2nd April 2015
Falling inflation has boosted the coffers of Briton’s over-55s and helped them better their savings habits as essential spending has plummeted by 7% in a year, according to research from Aviva.
UK inflation reached a 15-year low of 0.5% in December – and subsequently fell to an all-time low of 0% in February – driving down over-55s’ outlay on basics such as food and utilities.
At the same time, the insurer’s Real Retirement research shows the average income among over-55s experienced a 3% annual uplift.
It claimed that yearly disposable income has risen by £1,032, or 6% since the last three months of 2013 and by £1,440, or 9%, compared to the same period in 2011.

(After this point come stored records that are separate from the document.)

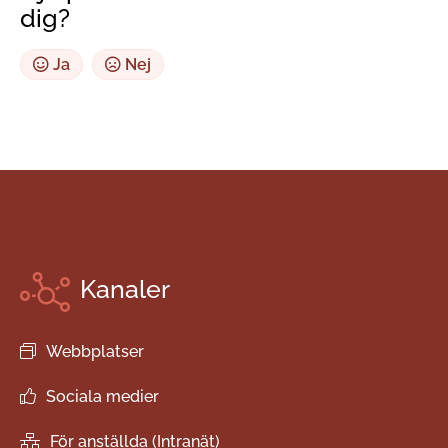
dig?
Ja
Nej
Kanaler
Webbplatser
Sociala medier
För anställda (Intranät)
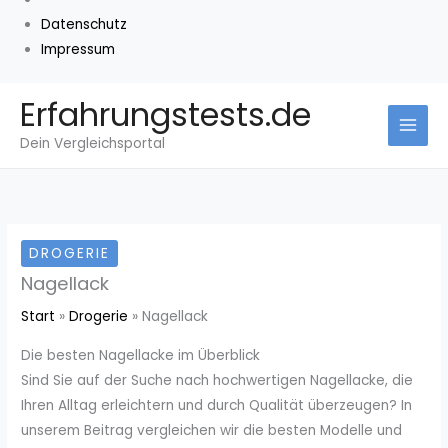
Datenschutz
Impressum
Zum
Erfahrungstests.de
Inhalt
Dein Vergleichsportal
springen
DROGERIE
Nagellack
Start
Drogerie
Nagellack
Die besten Nagellacke im Überblick
Sind Sie auf der Suche nach hochwertigen Nagellacke, die
Ihren Alltag erleichtern und durch Qualität überzeugen? In
unserem Beitrag vergleichen wir die besten Modelle und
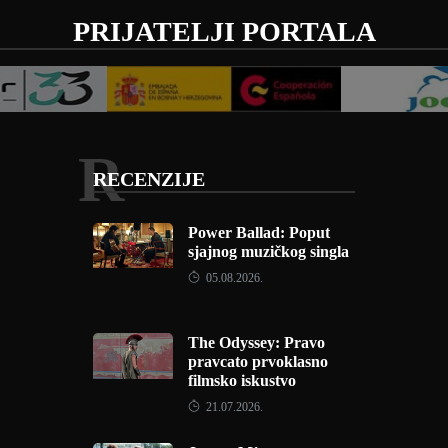
PRIJATELJI PORTALA
R
RECENZIJE
Power Ballad: Poput
sjajnog muzičkog singla
05.08.2026.
The Odyssey: Pravo
pravcato prvoklasno
filmsko iskustvo
21.07.2026.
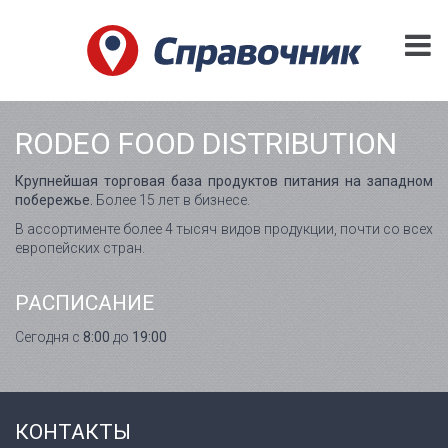
RODEO FOOD DISTRIBUTION
Крупнейшая торговая база продуктов питания на западном
побережье.
Более 15 лет в бизнесе.
В ассортименте более 4 тысяч видов продукции, почти со всех
европейских стран.
РАСПИСАНИЕ
Сегодня с
8:00
до
19:00
КОНТАКТЫ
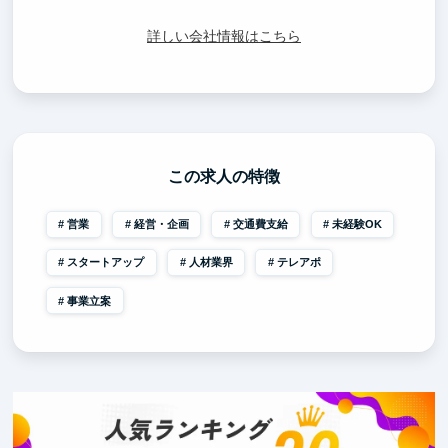
詳しい会社情報はこちら
この求人の特徴
営業
経営・企画
交通費支給
未経験OK
スタートアップ
人材業界
テレアポ
事業立案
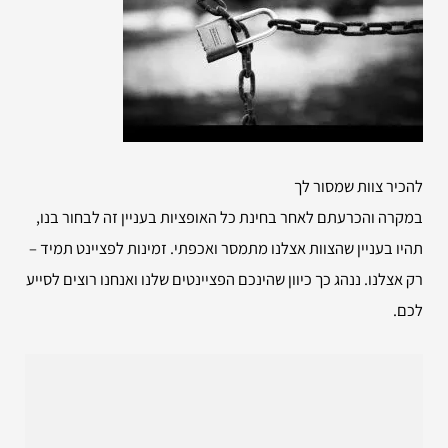
להכיר צוות שמסור לך
במקרה והכרעתם לאחר בחינת כל האופציות בעניין זה לבחור בנו,
תהיו בעניין שהצוות אצלנו מתמסר ואכפתי. זמינות לפציינט תמיד –
רק אצלנו. ננהג כך כיוון שהינכם הפציינטים שלנו ואנחנו רוצים לסייע
לכם.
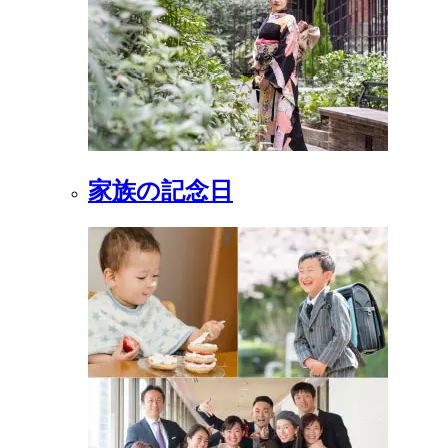
家族の記念日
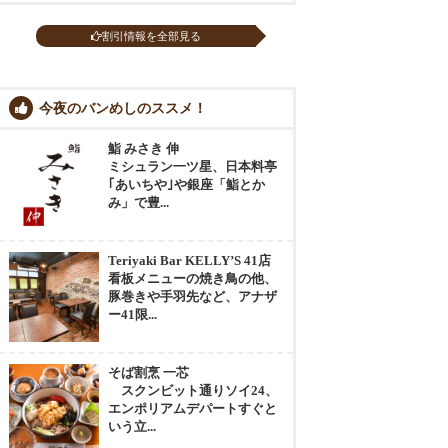
割引情報を全部見る
今夜のバンめしのススメ！
鮨 みさき 伸
ミシュラン一ツ星、日本料亭
｢あいちや｣や銀座「鮨とか
み」で豊...
Teriyaki Bar KELLY’S 41店
看板メニューの焼き鳥の他、
豚巻きや手羽先など、アナザ
ー41限...
そば割烹 一芯
スクンビット通りソイ24、
エンポリアムデパートすぐと
いう立...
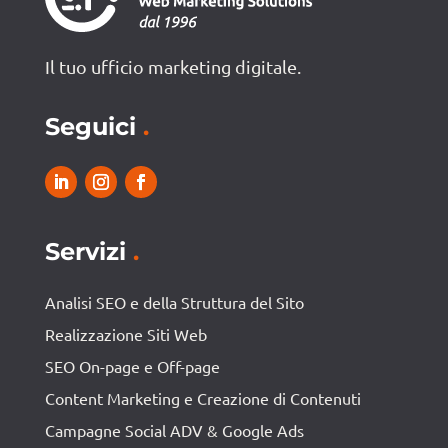
Il tuo ufficio marketing digitale.
Seguici
.
Servizi
.
Analisi SEO e della Struttura del Sito
Realizzazione Siti Web
SEO On-page e Off-page
Content Marketing e Creazione di Contenuti
Campagne Social ADV & Google Ads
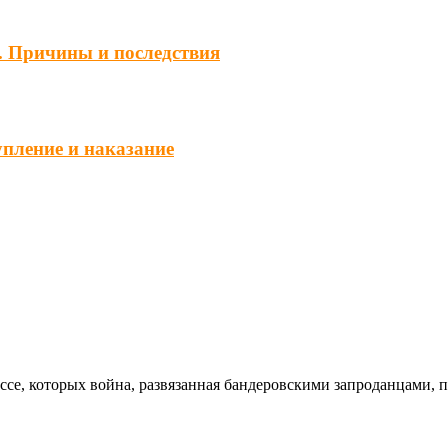
. Причины и последствия
упление и наказание
ссе, которых война, развязанная бандеровскими запроданцами, 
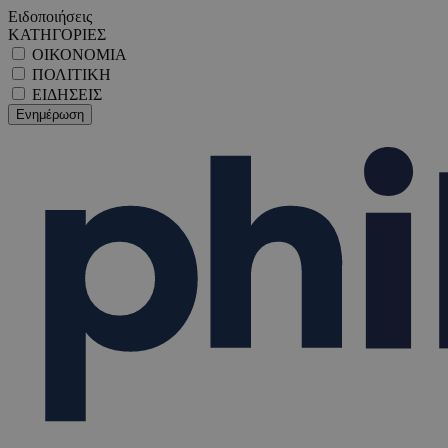
Ειδοποιήσεις
ΚΑΤΗΓΟΡΙΕΣ
ΟΙΚΟΝΟΜΙΑ
ΠΟΛΙΤΙΚΗ
ΕΙΔΗΣΕΙΣ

As a result over-55s have not only enjoyed a significant rise in their standard of living but the backdrop has helped them to also boost their savings, as well as reduce their debt.
The analysis shows that while average incomes have risen, over-55s’ monthly expenditure on essentials, such as food and utilities, has dropped from around £460 in the last three months of 2013 to £427, resulting in monthly savings of £33 – or £396 per year.
This has been driven by a fall in spending on food; the typical monthly bill reached a record high of £210 at the end of 2013 but since then, it has dropped to £196.
Clive Bolton, Aviva’s managing director of retirement solutions, said: “The rise in disposable income is a welcome sign that over-55s’ standard of living is on the up. It is a testament to their resilience and adaptability that they have come through the recession in such a strong position. After years of cutting back and struggling to make ends meet, their financial circumstances are clearly improving and they are finding more breathing space from month to month. This extra freedom is helping them to reduce their debts and increase their savings pots, two habits that will stand them in good stead during retirement.
“Planning ahead is the best way for over-55s to arm themselves against any unexpected costs in retirement. It is never too early to start building up a healthy savings pot, and whittling away any debts will help to free up extra funds in retirement. If and when inflation rises, careful planning will help to ensure more people can take this in their stride.”